Exercise objective:
Return, word for word, the lines of the listing from the line containing "Currently, only SOCKSv5" up to and including the line containing "complete, standards compliant".

Study material:

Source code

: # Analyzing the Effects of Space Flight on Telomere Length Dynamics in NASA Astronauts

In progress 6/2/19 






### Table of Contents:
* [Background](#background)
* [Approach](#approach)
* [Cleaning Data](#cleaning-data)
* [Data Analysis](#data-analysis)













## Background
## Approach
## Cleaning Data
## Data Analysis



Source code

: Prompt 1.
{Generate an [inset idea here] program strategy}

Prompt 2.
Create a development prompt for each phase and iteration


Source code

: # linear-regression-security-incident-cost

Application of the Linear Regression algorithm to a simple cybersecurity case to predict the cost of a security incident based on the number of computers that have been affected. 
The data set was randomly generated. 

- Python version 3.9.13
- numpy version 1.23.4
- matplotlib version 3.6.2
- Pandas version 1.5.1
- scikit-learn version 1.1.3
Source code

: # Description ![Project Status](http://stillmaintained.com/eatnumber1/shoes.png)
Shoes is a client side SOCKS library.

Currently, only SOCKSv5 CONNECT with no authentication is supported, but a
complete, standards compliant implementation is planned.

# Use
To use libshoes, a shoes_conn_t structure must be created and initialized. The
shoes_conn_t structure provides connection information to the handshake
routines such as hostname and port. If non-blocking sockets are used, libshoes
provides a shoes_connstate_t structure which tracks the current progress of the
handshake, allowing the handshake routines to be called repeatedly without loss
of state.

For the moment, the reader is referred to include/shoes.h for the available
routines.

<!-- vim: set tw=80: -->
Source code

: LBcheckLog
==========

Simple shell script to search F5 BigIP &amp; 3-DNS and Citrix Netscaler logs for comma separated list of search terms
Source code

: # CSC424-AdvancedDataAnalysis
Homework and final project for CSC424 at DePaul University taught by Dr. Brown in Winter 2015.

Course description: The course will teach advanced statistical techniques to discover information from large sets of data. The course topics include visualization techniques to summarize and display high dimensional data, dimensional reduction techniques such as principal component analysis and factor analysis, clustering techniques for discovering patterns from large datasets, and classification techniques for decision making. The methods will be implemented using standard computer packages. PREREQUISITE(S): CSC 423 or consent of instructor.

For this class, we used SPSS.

---

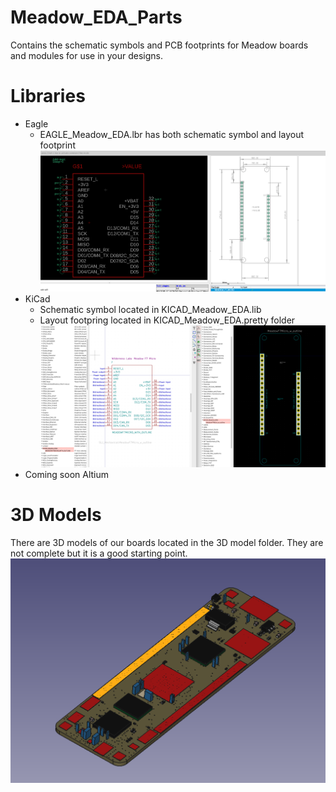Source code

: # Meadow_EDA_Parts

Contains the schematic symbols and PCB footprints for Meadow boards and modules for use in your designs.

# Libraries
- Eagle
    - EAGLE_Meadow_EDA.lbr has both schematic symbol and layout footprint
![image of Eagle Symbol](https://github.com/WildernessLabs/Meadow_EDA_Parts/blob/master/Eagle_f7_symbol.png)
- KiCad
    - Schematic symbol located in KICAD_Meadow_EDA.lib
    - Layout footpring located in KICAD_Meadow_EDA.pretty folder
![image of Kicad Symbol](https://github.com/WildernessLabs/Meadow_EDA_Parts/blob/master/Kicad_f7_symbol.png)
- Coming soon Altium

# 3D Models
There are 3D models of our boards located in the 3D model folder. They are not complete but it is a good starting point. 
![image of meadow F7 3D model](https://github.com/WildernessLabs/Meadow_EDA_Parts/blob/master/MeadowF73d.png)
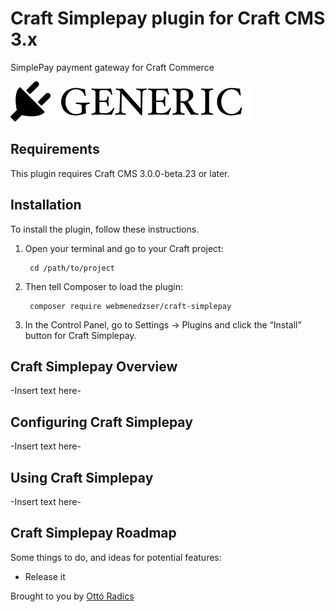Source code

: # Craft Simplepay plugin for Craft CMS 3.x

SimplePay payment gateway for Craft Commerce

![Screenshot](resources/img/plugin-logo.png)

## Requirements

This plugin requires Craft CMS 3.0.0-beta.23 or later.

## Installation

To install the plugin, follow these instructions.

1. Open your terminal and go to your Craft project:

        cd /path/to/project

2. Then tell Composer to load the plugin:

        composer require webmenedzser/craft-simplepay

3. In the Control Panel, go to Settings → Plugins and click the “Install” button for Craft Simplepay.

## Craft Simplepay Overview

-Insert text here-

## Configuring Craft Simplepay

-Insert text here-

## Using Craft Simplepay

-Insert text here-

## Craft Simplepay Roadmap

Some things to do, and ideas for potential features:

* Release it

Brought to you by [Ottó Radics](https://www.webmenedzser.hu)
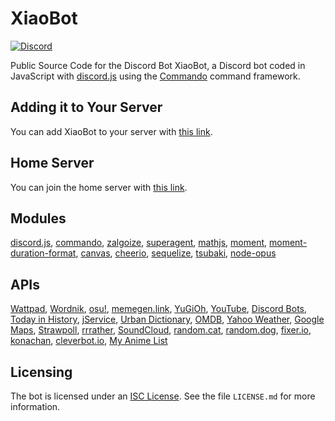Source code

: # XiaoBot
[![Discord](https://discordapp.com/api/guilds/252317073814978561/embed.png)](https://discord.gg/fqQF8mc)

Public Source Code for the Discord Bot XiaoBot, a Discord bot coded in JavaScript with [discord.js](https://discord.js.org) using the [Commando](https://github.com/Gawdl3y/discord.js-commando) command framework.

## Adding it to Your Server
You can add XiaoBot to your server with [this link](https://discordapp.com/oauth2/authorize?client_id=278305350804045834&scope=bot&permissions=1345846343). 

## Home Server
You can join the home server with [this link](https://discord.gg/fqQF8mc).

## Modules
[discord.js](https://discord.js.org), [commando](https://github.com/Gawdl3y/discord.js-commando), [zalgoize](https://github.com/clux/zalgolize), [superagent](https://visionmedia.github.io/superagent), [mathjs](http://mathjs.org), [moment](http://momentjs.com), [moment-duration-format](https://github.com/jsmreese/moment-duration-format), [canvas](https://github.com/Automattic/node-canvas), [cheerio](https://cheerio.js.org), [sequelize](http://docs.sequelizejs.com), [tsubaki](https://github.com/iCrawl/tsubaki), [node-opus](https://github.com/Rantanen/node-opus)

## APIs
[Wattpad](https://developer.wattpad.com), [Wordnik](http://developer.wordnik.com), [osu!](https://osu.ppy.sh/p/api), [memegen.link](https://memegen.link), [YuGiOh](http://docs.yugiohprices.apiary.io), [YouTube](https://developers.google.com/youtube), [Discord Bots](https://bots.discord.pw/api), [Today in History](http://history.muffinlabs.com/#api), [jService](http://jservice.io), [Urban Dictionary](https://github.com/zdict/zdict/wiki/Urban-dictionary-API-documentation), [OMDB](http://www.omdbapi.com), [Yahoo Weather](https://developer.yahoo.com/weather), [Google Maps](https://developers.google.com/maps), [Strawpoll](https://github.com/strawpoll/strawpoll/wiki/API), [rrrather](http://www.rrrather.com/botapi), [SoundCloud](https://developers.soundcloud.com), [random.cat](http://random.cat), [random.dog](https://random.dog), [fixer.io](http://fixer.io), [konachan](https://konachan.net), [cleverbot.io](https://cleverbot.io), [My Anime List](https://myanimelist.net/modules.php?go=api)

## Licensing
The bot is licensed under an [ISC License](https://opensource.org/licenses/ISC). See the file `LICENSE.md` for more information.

Finished task:
Currently, only SOCKSv5 CONNECT with no authentication is supported, but a
complete, standards compliant implementation is planned.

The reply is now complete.